Exercise requirements:
Beneath this instruction is a listing. Transcribe from it only the stretch from the line with "Владивосток" through the line with "zwykle najwygodniejsza.", both end lines included, exactly as written.
_ _ _ _ _
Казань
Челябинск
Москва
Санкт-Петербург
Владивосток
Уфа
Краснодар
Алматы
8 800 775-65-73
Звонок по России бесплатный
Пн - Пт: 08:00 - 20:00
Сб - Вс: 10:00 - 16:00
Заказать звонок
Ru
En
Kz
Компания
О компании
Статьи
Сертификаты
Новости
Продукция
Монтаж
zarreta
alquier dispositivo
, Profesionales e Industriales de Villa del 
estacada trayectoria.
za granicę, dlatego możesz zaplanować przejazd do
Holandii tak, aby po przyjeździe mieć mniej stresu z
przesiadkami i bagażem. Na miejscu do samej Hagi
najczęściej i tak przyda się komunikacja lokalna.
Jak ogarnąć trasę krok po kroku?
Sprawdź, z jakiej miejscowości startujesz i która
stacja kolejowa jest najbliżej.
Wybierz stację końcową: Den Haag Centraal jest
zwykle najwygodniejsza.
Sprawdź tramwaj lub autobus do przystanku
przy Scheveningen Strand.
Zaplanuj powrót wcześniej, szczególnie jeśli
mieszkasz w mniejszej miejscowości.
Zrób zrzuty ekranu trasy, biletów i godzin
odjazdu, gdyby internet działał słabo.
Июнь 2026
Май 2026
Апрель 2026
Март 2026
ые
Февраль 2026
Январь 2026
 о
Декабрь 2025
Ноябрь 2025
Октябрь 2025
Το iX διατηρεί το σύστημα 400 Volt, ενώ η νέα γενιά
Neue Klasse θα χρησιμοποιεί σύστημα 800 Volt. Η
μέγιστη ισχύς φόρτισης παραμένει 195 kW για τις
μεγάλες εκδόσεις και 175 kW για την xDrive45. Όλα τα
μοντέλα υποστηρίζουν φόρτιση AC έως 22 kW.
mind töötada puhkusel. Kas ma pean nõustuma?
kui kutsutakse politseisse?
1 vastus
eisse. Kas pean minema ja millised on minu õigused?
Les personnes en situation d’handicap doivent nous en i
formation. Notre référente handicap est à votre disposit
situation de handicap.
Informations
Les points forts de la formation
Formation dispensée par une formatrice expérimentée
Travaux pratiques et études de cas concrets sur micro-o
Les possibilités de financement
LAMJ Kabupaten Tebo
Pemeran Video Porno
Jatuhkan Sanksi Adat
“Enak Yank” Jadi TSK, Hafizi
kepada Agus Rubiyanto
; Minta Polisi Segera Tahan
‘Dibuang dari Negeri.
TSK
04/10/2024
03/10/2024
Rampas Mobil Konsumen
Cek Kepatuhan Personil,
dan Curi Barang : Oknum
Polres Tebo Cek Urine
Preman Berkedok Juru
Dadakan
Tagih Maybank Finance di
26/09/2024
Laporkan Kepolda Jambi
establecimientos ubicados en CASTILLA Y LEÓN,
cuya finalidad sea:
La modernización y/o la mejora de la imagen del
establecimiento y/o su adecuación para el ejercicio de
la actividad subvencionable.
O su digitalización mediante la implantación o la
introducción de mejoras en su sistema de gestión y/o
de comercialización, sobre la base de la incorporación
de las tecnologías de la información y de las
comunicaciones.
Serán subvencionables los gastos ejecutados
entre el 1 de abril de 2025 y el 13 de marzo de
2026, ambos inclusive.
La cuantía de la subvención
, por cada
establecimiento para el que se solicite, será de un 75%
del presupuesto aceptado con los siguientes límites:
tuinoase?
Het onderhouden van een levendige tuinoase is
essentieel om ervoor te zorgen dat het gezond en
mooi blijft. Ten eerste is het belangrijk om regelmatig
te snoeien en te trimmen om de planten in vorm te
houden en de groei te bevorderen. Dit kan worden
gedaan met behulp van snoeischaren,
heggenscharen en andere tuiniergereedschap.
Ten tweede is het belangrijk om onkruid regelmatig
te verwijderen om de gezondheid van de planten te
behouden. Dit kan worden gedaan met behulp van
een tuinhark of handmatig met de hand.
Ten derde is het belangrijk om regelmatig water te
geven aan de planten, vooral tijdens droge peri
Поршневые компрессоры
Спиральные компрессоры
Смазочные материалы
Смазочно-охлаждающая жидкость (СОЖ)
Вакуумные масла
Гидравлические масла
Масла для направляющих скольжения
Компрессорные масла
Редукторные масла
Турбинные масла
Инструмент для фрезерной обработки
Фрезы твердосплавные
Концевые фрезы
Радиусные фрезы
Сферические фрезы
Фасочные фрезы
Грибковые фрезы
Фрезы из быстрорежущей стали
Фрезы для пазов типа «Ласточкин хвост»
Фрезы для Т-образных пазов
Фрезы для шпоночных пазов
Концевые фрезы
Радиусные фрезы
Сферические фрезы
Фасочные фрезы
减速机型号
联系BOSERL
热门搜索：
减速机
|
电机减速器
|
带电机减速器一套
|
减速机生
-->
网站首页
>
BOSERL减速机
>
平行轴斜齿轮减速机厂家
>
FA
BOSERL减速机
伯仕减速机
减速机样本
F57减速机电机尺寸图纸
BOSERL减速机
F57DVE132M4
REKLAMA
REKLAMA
_ _ _ _ _
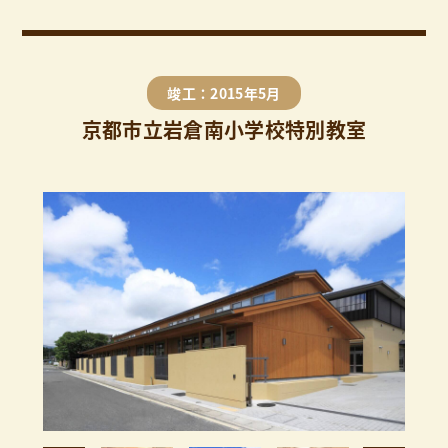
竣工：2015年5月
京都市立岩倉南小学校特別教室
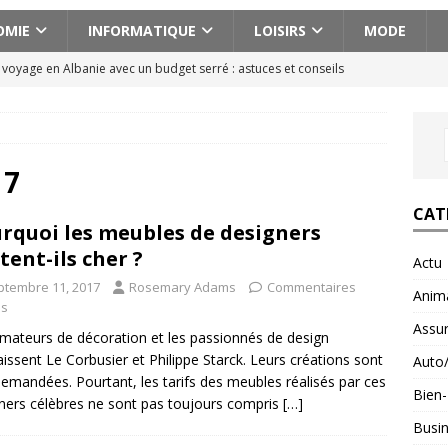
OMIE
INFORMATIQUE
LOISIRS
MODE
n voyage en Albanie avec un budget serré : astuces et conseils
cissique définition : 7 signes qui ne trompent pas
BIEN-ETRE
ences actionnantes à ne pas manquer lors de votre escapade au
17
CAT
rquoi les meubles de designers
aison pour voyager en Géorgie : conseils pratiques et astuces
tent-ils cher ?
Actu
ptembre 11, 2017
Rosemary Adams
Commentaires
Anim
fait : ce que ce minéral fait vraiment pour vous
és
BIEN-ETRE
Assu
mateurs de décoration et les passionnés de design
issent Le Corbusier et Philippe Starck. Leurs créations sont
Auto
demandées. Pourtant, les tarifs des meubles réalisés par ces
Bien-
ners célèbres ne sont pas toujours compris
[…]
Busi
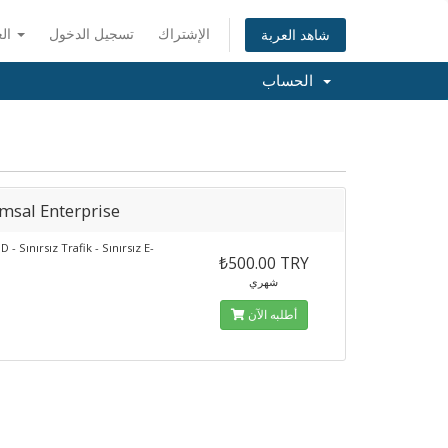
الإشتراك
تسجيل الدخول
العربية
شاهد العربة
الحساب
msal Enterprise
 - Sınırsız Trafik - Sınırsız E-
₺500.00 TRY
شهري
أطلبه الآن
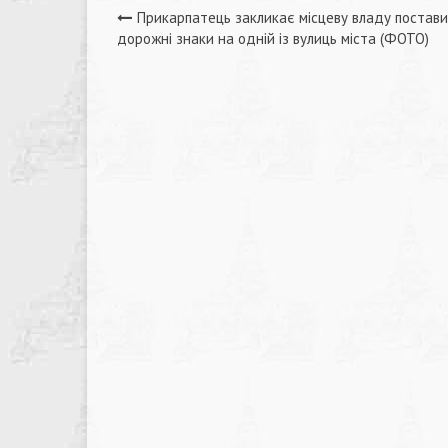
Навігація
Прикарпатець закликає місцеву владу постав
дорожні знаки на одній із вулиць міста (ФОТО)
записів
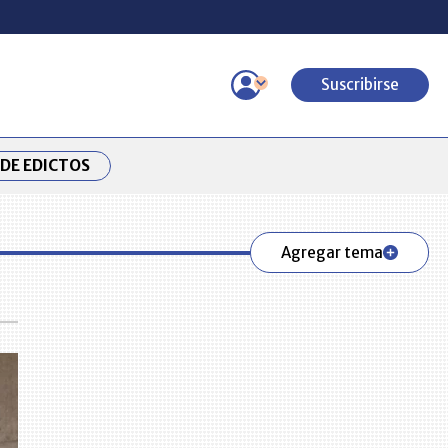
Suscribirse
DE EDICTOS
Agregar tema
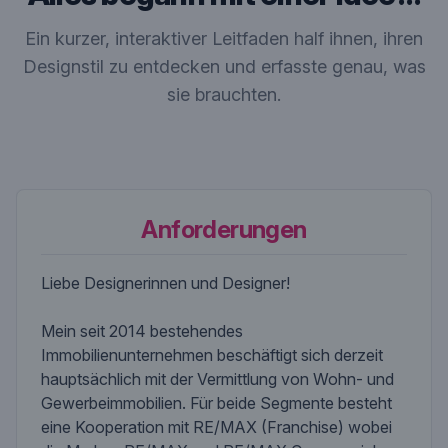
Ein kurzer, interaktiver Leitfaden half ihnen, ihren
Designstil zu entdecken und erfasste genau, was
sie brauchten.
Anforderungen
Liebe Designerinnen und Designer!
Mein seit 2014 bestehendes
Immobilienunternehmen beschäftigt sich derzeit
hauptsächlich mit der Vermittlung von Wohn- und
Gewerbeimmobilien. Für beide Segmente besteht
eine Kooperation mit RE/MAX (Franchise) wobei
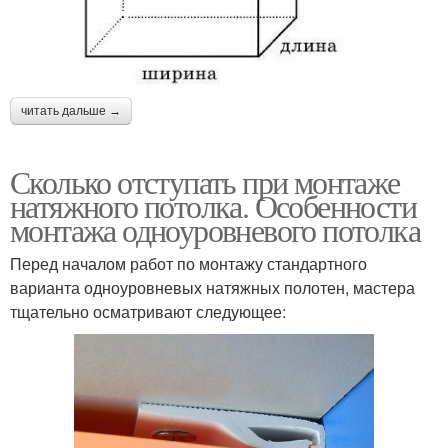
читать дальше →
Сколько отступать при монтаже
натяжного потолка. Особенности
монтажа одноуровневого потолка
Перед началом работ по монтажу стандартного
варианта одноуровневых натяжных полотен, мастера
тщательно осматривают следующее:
_ _ _ _ _
The answer:
Владивосток
Уфа
Краснодар
Алматы
8 800 775-65-73
Звонок по России бесплатный
Пн - Пт: 08:00 - 20:00
Сб - Вс: 10:00 - 16:00
Заказать звонок
Ru
En
Kz
Компания
О компании
Статьи
Сертификаты
Новости
Продукция
Монтаж
zarreta
alquier dispositivo
, Profesionales e Industriales de Villa del 
estacada trayectoria.
za granicę, dlatego możesz zaplanować przejazd do
Holandii tak, aby po przyjeździe mieć mniej stresu z
przesiadkami i bagażem. Na miejscu do samej Hagi
najczęściej i tak przyda się komunikacja lokalna.
Jak ogarnąć trasę krok po kroku?
Sprawdź, z jakiej miejscowości startujesz i która
stacja kolejowa jest najbliżej.
Wybierz stację końcową: Den Haag Centraal jest
zwykle najwygodniejsza.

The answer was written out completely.